With similar builds and plus fastballs, it’s hard not to feel shades of Noah Syndergaard from Hutchinson. Outside of Jake Eder, who the Mets had no chance of signing, he has the highest upside of all the prep arms the Mets drafted in 2017 and is the guy I was most excited to see they were able to sign. There’s still a lot of work that needs to be done, but Hutchinson could be the guy leading the next wave of highly talented Mets pitchers in a couple of years.

21. Jeff McNeil, INF

Height: 6’0”, Weight: 190 lbs.

DOB: 4/8/92 (25)

Acquired: 12th round, 2013 Draft (Cal State: Long Beach)

Bats/Throws: L/R

2017: St. Lucie (High-A): 30 G, 116 PA, .324/.388 /.476, 7 2B, 0 3B, 3 HR, 2/4 SB, 7 BB, 19 K / Las Vegas (Triple-A): 18 G, 78 PA, .254/.295/.366, 5 2B, 0 3B, 1 HR, 2/2 SB, 3 BB, 10 K

After missing out on virtually the entire the 2016 season due to a double sports hernia and hip labrum tear, Jeff McNeil got on the field a bit more in 2017, but once again missed a considerable amount of time to injury, this time an apparent groin injury sustained after hitting a home run. In the 30 games he played with the St. Lucie Mets, he looked great. In the 18 games he played with the Las Vegas 51s, he scuffled. Just as was the case last season, McNeil shows potential, but an inability to stay on the field has delayed our ability to gauge how much of that potential is being realized.

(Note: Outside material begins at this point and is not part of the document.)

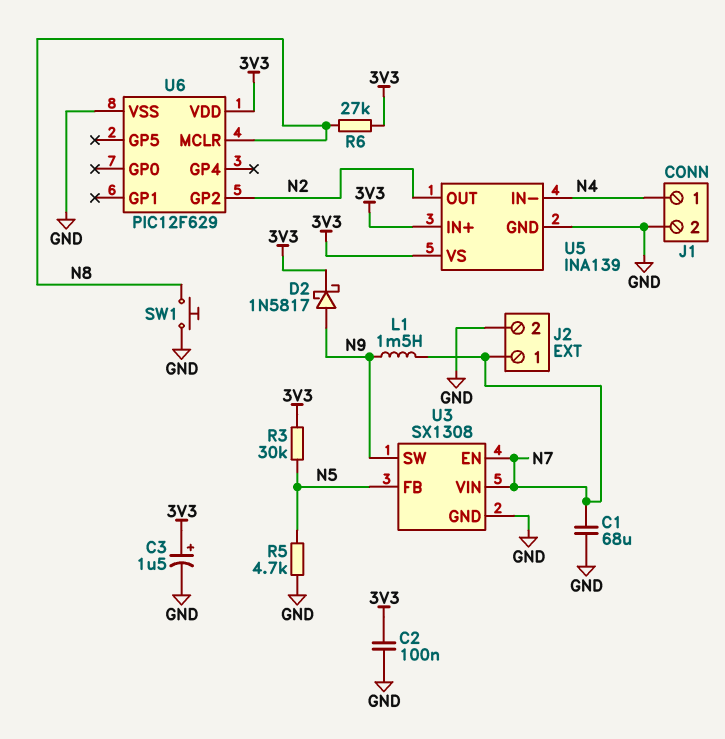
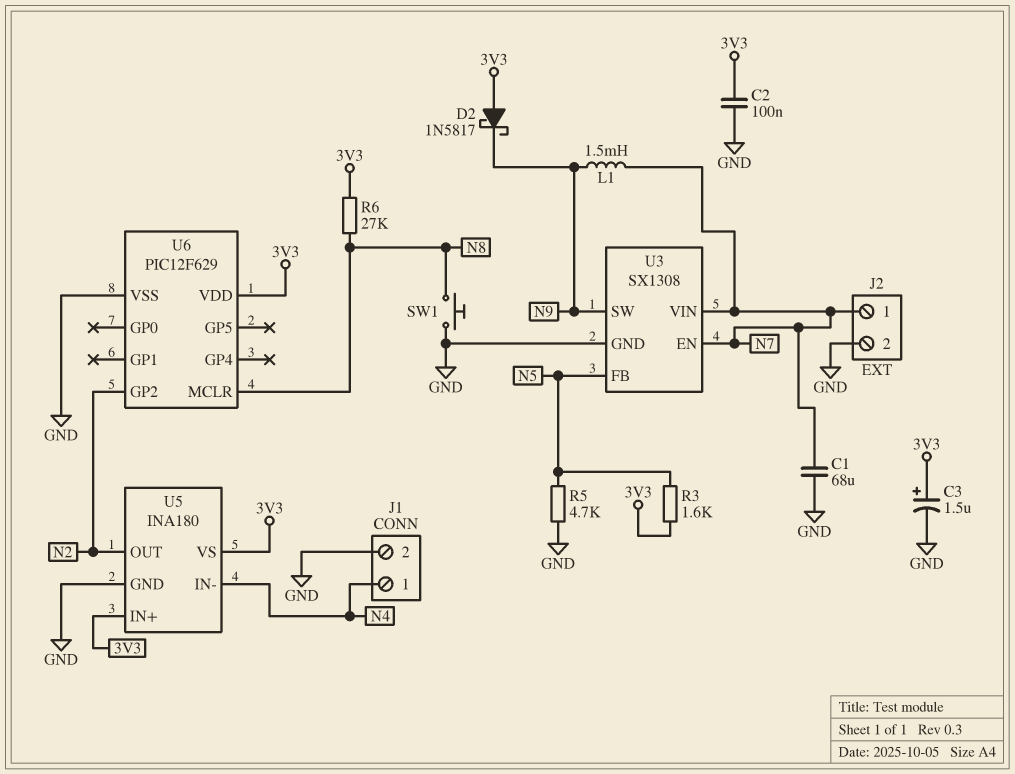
D2: schottky 1N5817 (A N9, K 3V3) -> schottky 1N5817 (A 3V3, K N9)
R3: 30k (3V3, N5) -> 1.6k (3V3, N5)
U5: INA139 -> INA180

When he can stay on the field, the infielder offers a tantalizing profile. His swing is smooth and direct to the ball, resulting in line drives with a bit of pull-side power. The infielder retained the muscle and weight that he put on during the 2015 off-season and hit more home runs in 48 games than he had in entire seasons in the past, showing an improvement in his one area of major weakness. He doesn’t walk at a particularly high rate, but he has a keen awareness of the strike zone and is able to lay off of pitches outside of the zone and foul off tough pitches until he can get something to drive. Second base is where he profiles best at, but thanks to a solid-average arm and athleticism, he can also play third base and shortstop in short stints.

Greg Karam says:

As a longtime supporter of McNeil I was happy to see him get back on the field finally. It’s not clear how much his injury will impact his projection, which prior to the injury was developing into a useful bench player who can hit and play all over the infield. We’ll have to see if the injury takes its toll or if he ends up hitting his way into a September call up in 2018.

Lukas Vlahos says:

McNeil missed the majority of 2017 after missing almost all of 2016, as he recovered from surgeries to correct two sports hernias and a torn hip labrum. His initial return to High-A was impressive, though he followed that up with a less impressive showing at Triple-A. The former golfer still has some upside as a utility infielder thanks to his good bat-to-ball skills, and that's a role he could realize in the majors in 2018 given the Mets' lack of depth.

Steve Sypa says:

I was a fan of his earlier in his career, but got off the McNeil train in 2016, and his 2017 season did nothing to make me regret that. The Mets have a glut of middle infielders with similar profiles in the system, both older and younger, and McNeil has not done anything to separate himself from this pack of fungible assets.